Who knows someone who could look at my lift or let me know why all the sudden my belt is slipping. It is a pain in the ass to get the boat out of the water with out going up and down and up and down....ideas
I have a new belt, new lift motar and I have adjusted the belt as tight as I can get it and still move easy....help


----------



## murfpcola (Aug 28, 2012)

I do not own a boat lift but have used several. Just a thought, Have you greased all friction points such as where the pipe in the middle hangs in the saddles? With all you have done as far as motor, belt and tension, it would seem something else is binding up causing the motor to slip.


----------



## Snagged Line (Sep 30, 2007)

When Belts wear down, they become thinner and drop down into the pulley grove lower than intended and end up riding on the hub of the pulley where they get no contact friction to keep them from slipping.
The design of the V Belt intends to keep the contact surfaces between the belt and pulley riding on the sloped sides of the "V" with no contact under the belt against the hub. The wear pattern on the pulleys should only show on the sloped areas of the pulleys.
If the bottom of the pulley on the motor is "Shiney" it is a good indication the belt has worn thin and needs replacingand If the Pulley is worn so that the "V" section has worn into a Rounded "Grove" the pulley needs to be replaced also. Even if it apears tight. 
The mating surfaces of belt and pulley need to mate together flat for best performance. especially if your boat is very Heavy. I like the "Cog" belts with the little notches all of the way around it. They grip better under high torque loads ... Hope this helped...............

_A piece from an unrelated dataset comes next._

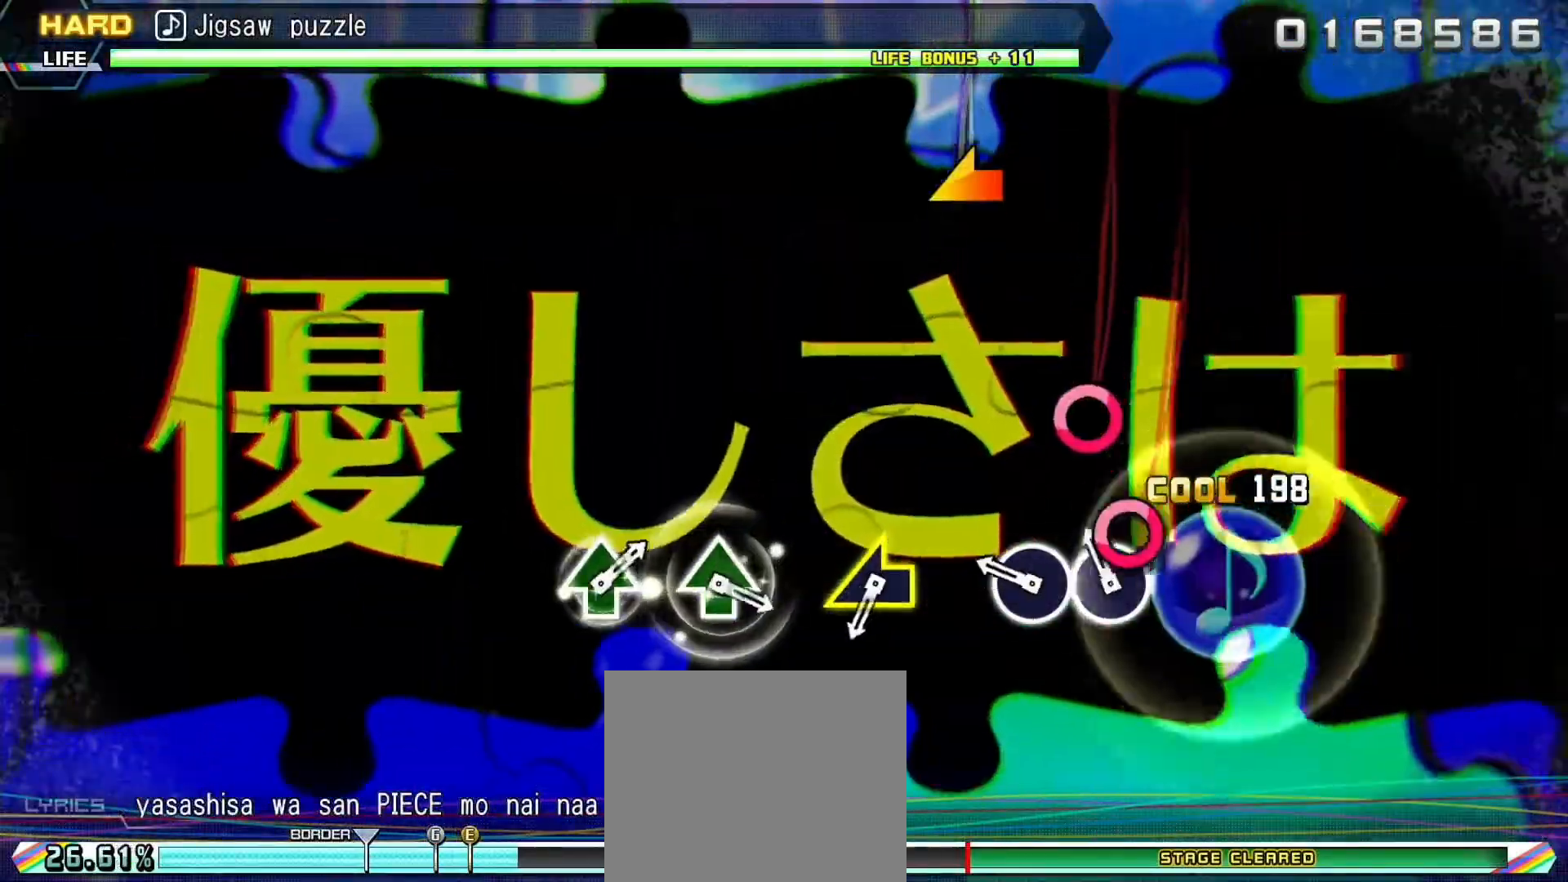
{"buttons": ["L2"], "right_stick": "center", "events": [[17, "CIRCLE", "down"], [117, "CIRCLE", "up"], [333, "right_stick", "up-left"], [450, "right_stick", "center"]]}
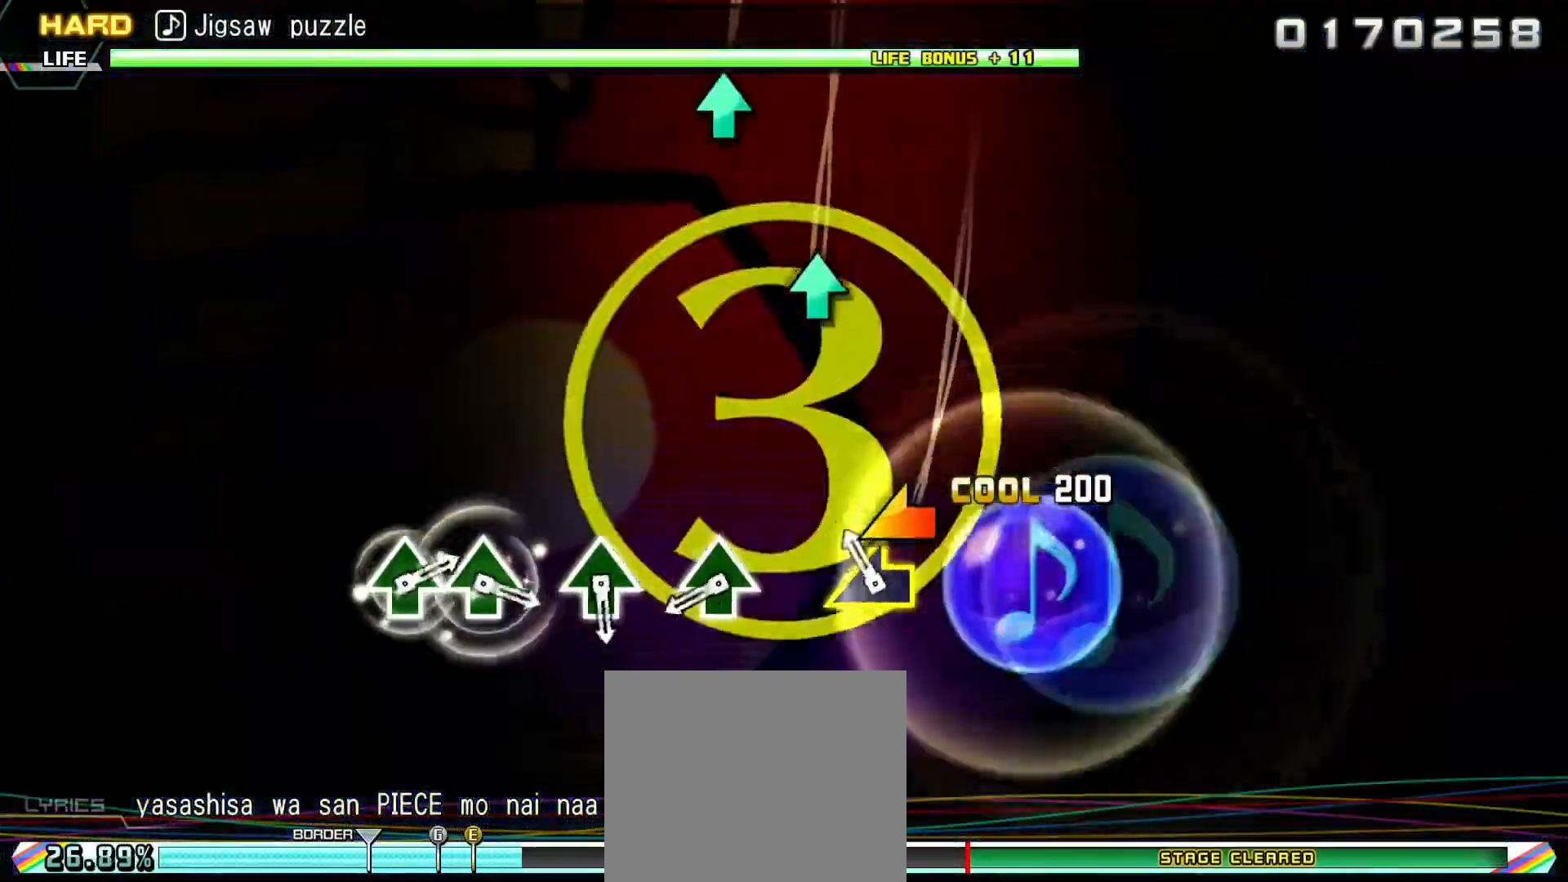
{"buttons": ["TRIANGLE", "L2"], "right_stick": "center", "events": [[183, "TRIANGLE", "down"], [267, "TRIANGLE", "up"], [450, "TRIANGLE", "down"]]}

http://www.google.com/search?q=cogg...PHYHS9QSj9IHwBQ&ved=0CFkQsAQ&biw=1067&bih=487


----------



## birdsnest (Oct 2, 2007)

You should be able to turn the large spoked wheel by hand without much force even with the load. If you have a lot of time you could twirl that wheel with one finger to raise and lower your boat.

Most designs have a grease fitting hidden behind the large gear and the plate.

Good luck


----------